Jardon and the second wave came upon it before it could raise the hammer again, smashing blades against it's knees and belly, searching for a seam or weakness. Jardon saw in his minds eye Sansa cutting the Cryxian jack in the Pit, and envied her the knowledge which enabled such effortless penetration of the layered iron. For his part his crippled arm made his blows clumsy and slow, and he felt like he was doing more damage to himself.

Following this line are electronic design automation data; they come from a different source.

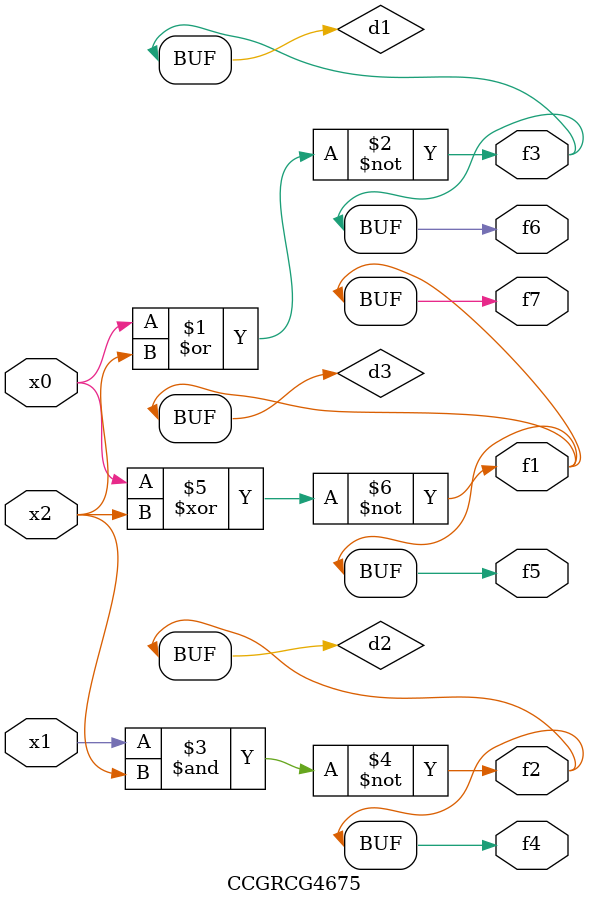
<source format=v>
module CCGRCG4675(
	input x0, x1, x2,
	output f1, f2, f3, f4, f5, f6, f7
);

	wire d1, d2, d3;

	nor (d1, x0, x2);
	nand (d2, x1, x2);
	xnor (d3, x0, x2);
	assign f1 = d3;
	assign f2 = d2;
	assign f3 = d1;
	assign f4 = d2;
	assign f5 = d3;
	assign f6 = d1;
	assign f7 = d3;
endmodule

</source>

The man beside him, one of the Preceptors he thought, was suddenly gripped and wrenched up high by the enraged engine, its empty hand squeezing him, distorting him into a broken shape. The body was flung to earth with another boom, as the jack at last brought it's hammer into play. It smashed the ground, and all around it men fell, the very earth trembling beneath them.
Jardon was one of the few to keep his feat, Morrow knows how, and he saw the monster's furnace eyes glare at him. It lifted it's hammer again, and then, blessedly, he saw the eyes shatter, the beast struck suddenly blind by a pair of uncannily accurate rifle shots. It's suddenly unaimed hammer blow missed him by a hair, but shattered a halberd against a stone and flung the shrapnel a dozen yards.
With their last jack blinded, (Brucker had apparently aided the Bad Cat against the marshalled Nomad, he could see the enemy engine lying torn on the soil), the shout went up for surrender and clemency. Men who moments ago had been trying their damnedest to slay one another stood apart, panting and gasping, as all eyes searched hear and there, trying to see what would come next.